In 2007, Golden Goose introduced its Super-Star sneaker model, featuring the iconic star logo with one point intentionally reduced in length or partly concealed, which became a symbol of the brand.

In 2021, Golden Goose moved its corporate headquarters to Milan, Italy, while maintaining a creative and cultural presence in its original Marghera location through the opening of HAUS Marghera, an immersive space dedicated to craftsmanship and community.

The company reported approximately €500 million in annual sales in 2023, with footwear representing around 90% of total revenue.

Golden Goose planned an initial public offering (IPO) in June 2024, which was subsequently delayed due to market conditions.

== Ownership ==
In 2013, the Italian private equity fund DGPA SGR acquired a majority stake in the company in a transaction valued at approximately €45 million, with the founders retaining 25%. In 2015, Ergon Capital Partners III acquired 75% of the business in a deal estimated at €80 million.

In 2017, Golden Goose was acquired by the Carlyle Group for around €400 million. In 2020, Carlyle Group sold the company to Permira for €1.3 billion.

In 2022, Golden Goose purchased its main sneaker supplier, Italian Fashion Team.
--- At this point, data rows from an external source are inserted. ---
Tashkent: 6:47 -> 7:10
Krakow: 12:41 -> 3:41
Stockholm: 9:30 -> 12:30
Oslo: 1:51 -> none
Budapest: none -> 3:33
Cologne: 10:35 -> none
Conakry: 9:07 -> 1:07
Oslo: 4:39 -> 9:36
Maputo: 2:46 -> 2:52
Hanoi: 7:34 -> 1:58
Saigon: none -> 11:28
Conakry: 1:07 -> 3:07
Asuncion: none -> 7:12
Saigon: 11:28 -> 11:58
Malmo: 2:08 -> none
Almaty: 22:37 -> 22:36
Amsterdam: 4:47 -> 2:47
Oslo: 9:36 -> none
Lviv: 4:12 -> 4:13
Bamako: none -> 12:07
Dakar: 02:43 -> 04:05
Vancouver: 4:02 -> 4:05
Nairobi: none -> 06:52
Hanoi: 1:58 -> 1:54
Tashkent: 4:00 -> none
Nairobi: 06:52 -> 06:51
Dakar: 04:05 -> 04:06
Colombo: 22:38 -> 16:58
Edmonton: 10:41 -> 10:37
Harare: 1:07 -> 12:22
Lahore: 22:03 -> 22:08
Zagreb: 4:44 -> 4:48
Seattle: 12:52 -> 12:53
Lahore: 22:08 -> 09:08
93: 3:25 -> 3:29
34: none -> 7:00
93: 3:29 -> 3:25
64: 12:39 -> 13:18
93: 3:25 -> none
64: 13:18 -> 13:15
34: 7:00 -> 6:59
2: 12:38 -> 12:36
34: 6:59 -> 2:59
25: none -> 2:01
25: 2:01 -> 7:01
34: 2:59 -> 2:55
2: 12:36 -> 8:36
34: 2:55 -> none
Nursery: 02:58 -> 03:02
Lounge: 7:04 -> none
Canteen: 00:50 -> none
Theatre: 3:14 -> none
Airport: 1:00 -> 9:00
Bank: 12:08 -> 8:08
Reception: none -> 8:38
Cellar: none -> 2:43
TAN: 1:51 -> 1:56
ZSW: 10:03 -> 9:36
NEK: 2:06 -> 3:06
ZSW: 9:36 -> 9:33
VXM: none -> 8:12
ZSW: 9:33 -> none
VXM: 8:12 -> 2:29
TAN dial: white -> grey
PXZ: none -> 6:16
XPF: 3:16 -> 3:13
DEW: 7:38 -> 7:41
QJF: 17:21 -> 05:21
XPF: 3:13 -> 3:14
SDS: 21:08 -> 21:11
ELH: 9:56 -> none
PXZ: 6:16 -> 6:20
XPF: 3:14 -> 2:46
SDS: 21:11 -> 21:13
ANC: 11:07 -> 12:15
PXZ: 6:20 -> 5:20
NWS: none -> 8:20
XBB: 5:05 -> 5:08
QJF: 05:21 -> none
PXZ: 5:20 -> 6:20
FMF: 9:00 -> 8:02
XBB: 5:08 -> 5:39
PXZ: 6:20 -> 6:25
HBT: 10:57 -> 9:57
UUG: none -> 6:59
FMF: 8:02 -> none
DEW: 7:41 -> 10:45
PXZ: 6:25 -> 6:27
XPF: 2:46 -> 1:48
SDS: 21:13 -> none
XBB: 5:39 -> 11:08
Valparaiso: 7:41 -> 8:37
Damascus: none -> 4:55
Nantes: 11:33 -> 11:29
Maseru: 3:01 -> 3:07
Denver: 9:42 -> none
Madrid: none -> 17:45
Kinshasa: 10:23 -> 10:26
In December 2025, a majority stake in the company was sold for approximately €2.5 billion to HSG, a Chinese venture capital and private equity firm, with Temasek and its subsidiary, True Light Capital, each acquiring minority stakes. Permira reportedly maintains a minority stake in the company.

== Subculture ==
Golden Goose is a major staple of Generation Z and zillennial fashion, particularly in the U.S. and Europe.